13. Prima facie from a perusal of Section 484, Criminal P. C. 1973 it appears that if any appeals, applications, trials, enquiries or investigations were pending on the date when the Code of Criminal Procedure. 1898 was repealed, such appeals, applications, trials, enquiries or investigations are to be disposed of in accordance with the provisions of the Criminal P. C, 1898. It is not necessary for me to express any final opinion on this question, for two reasons. In the first place, the power, that a court can exercise, in the circumstances mentioned in Section 360, Criminal P. C. 1973, is purely a discretionary power. The Court may, instead of sentencing the accused to any punishment, direct that he be released on probation on entering a bond with or without sureties. It is not mandatory for the Court to pass such an order. Even if Section 361 of the Act is interpreted to mean that the court has to give special reasons for not extending the benefit of Section 360, Criminal P. C. or the benefit of the First Offenders Probation Act, I am of the opinion, that in the present case special reasons have been given. I have already held above that the proviso to Section 16 of the Prevention of Food Adulteration Act is not applicable to the facts of the present case, inasmuch as the offence in question is covered by Section 2(ix)(j) of the said Act. The Court is thus left with no option but to impose the minimum sentence prescribed by law for an offence under the Prevention of Food Adulteration Act, 1954, if such an offence is not covered by the proviso.

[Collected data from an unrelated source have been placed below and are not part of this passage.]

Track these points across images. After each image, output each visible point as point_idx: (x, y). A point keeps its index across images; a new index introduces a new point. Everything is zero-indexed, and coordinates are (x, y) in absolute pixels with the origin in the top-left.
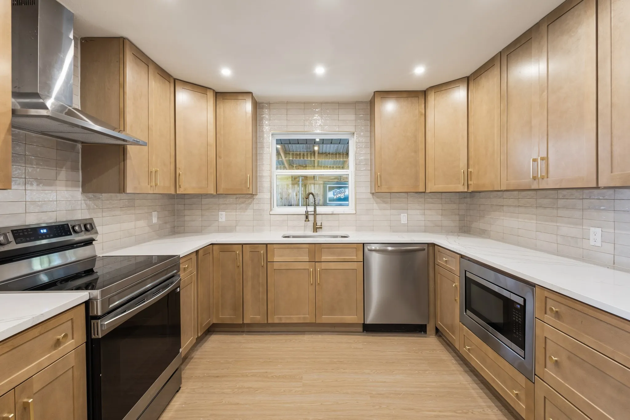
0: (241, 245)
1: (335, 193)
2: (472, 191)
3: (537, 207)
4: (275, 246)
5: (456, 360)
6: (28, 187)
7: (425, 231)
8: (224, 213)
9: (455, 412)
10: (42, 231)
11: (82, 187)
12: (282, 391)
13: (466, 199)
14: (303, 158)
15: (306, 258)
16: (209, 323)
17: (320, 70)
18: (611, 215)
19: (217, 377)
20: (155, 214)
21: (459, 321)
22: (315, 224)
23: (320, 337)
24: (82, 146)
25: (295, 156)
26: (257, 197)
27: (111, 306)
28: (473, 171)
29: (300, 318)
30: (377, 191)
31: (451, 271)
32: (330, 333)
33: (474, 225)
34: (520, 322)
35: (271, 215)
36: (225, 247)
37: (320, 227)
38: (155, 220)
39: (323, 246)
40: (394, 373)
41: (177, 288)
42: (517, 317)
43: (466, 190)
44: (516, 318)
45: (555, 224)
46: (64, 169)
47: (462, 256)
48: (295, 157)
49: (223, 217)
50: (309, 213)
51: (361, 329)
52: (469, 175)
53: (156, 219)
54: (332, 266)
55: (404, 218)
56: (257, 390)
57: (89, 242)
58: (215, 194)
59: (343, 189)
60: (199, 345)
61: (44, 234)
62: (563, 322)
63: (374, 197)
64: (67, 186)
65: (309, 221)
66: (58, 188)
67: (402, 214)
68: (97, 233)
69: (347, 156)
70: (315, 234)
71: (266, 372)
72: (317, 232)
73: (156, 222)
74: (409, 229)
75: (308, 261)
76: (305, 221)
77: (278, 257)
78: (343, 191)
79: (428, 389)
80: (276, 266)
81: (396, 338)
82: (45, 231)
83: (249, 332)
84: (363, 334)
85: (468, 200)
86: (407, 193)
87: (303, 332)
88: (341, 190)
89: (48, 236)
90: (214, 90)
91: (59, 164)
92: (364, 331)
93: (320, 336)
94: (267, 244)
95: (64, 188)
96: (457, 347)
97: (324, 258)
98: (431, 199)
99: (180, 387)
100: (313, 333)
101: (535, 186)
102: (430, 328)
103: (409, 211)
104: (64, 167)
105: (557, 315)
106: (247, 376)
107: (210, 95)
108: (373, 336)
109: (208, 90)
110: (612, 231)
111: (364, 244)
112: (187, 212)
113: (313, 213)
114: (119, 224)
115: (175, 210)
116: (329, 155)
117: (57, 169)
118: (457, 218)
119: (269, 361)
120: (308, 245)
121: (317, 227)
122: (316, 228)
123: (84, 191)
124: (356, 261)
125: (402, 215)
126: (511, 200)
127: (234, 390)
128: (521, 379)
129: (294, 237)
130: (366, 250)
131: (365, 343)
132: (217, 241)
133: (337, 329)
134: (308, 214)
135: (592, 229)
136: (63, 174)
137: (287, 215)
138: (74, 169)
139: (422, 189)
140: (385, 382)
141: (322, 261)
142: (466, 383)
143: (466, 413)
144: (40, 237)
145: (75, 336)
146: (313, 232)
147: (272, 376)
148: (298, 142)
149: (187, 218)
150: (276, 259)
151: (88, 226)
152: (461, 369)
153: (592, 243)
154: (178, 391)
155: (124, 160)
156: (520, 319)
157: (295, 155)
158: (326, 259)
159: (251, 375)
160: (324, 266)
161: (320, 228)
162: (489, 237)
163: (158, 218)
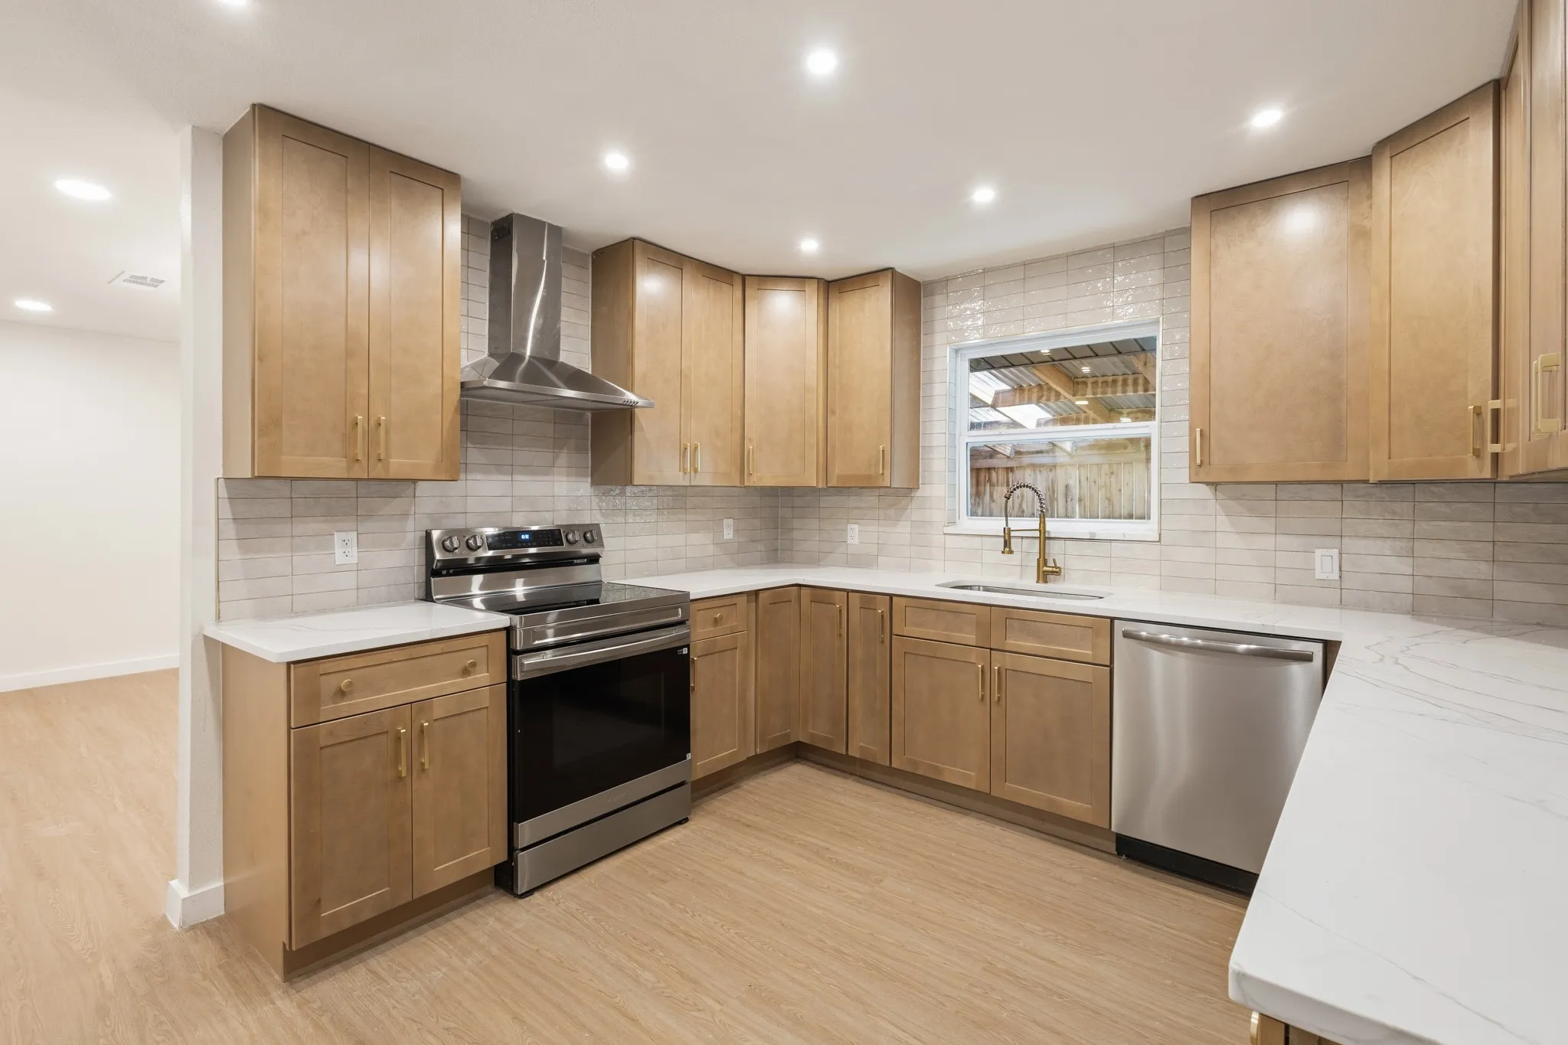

14. For the reasons given above, I am of the opinion that the applicant is not entitled to the benefit of Sections 360 and 361, Criminal P. C. 1973, even if the same were made applicable to the facts of the present case.

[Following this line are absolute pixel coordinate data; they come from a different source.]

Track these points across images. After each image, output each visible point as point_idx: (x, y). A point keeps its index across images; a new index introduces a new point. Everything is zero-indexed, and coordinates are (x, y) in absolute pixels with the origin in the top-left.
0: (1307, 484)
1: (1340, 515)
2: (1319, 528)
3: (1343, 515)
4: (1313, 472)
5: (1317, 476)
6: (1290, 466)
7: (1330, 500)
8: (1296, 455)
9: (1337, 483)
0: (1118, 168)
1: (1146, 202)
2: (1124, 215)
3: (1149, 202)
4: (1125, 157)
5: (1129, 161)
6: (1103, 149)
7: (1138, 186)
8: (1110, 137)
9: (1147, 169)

15. However, having regard to all the facts and the circumstances of the present case, I am of the view that a sentence of six months' rigorous imprisonment and a fine of Rs. l,000/- would meet the ends of justice. The courts below have imposed a fine of Rs. 1,500/- apart from the substantial sentence of imprisonment. I do not find any good reason for awarding more than the minimum prescribed by law.
16. This application in revision is, therefore, dismissed with this modification that while the sentence of six months' rigorous imprisonment, imposed upon the applicant, under Section 7/16 of the Prevention of Food Adulteration Act, is maintained, the sentence of fine of Rs. 1,500/- imposed upon him is reduced to a sum of Rs. 1,000/- only. With this modification in sentence, this revision is dismissed. The applicant is on bail. He shall surrender to his bail and serve out the sentence awarded to him.